The above is a restored version of a Province review by Michael Walsh originally published in 1992. For additional information on this archived material, please visit my FAQ.

Afterword: Among the first responders to Kuwait’s blazing inferno was the Texas-born Paul “Red” Adair, the world’s most celebrated oil well firefighter. Adair and his company were already famous as the inspiration for director Andrew V. McLaglen’s 1968 adventure film Hellfighters. It starred John Wayne, whose character Chance Buckman was based on Adair. In the movie, the swashbuckling Buckman battles an oil field conflagration in Venezuela while under attack from left-wing rebels. The iconic action star died in 1979, at the age of 72. The real-life Adair was 75 when he led his team into Kuwait. He died in 2004, just 10 months short of his 90th birthday.

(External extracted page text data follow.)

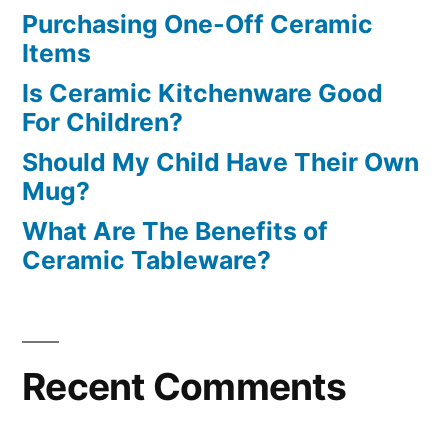
Purchasing One-Off Ceramic
Items
Is Ceramic Kitchenware Good
For Children?
Should My Child Have Their Own
Mug?
What Are The Benefits of
Ceramic Tableware?
Recent Comments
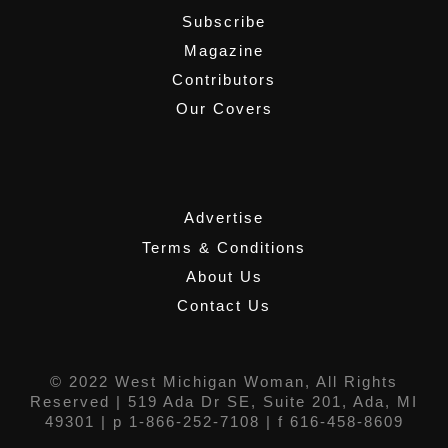
Subscribe
Magazine
Contributors
Our Covers
,
Advertise
Terms & Conditions
About Us
Contact Us
© 2022 West Michigan Woman, All Rights
Reserved |
519 Ada Dr SE, Suite 201, Ada, MI
49301
| p 1-866-252-7108 | f 616-458-8609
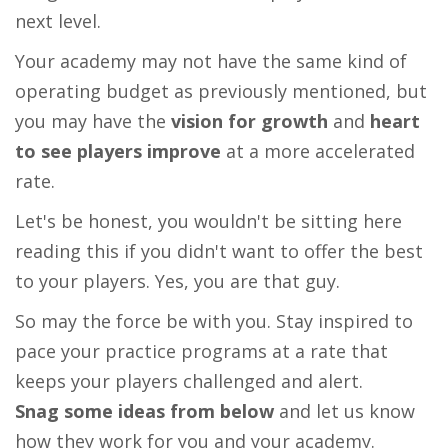
next level.
Your academy may not have the same kind of
operating budget as previously mentioned, but
you may have the
vision for growth
and
heart
to see players improve
at a more accelerated
rate.
Let's be honest, you wouldn't be sitting here
reading this if you didn't want to offer the best
to your players. Yes, you are that guy.
So may the force be with you. Stay inspired to
pace your practice programs at a rate that
keeps your players challenged and alert.
Snag some ideas from below
and let us know
how they work for you and your academy.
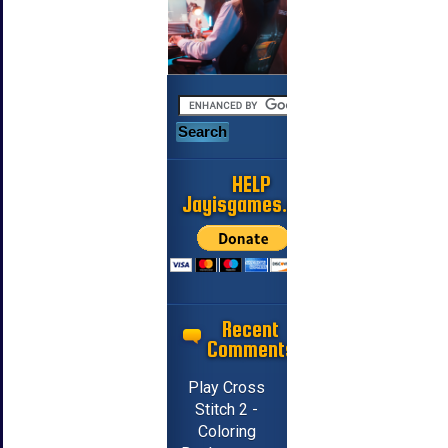
HELP
Jayisgames.com
Recent
Comments
Play Cross
Stitch 2 -
Coloring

    Edmonton-born cinematographer David Douglas became part of the IMAX team during the big-screen film producer’s early days. In interviews, he has recalled participating in the assembly of the IMAX projector for Ontario Place in 1971, site of the company’s first permanent commercial installation. As a cinematographer, he was part of the IMAX Space Team, the group created by company co-founder Graeme Ferguson to work with NASA on such documentaries as 1982’s Hail Columbia!, The Dream Is Alive (1985) and Blue Planet (1990). Among Douglas’s duties was the training of astronauts in the operation of the IMAX cameras they used during shuttle missions. He made his directorial debut with Rolling Stones: Live at the Max (1991), a concert feature and the first IMAX entertainment movie. Fires of Kuwait came a year later, earning Douglas an Oscar nomination for his documentary feature. Together with partner Diane Roberts, Douglas founded West Eagle Films, a B.C.-based production company specializing in large-format movies. Last year, he took part in celebrations at the Royal British Columbia Museum marking the launch of a new projection system in Victoria's IMAX Theatre.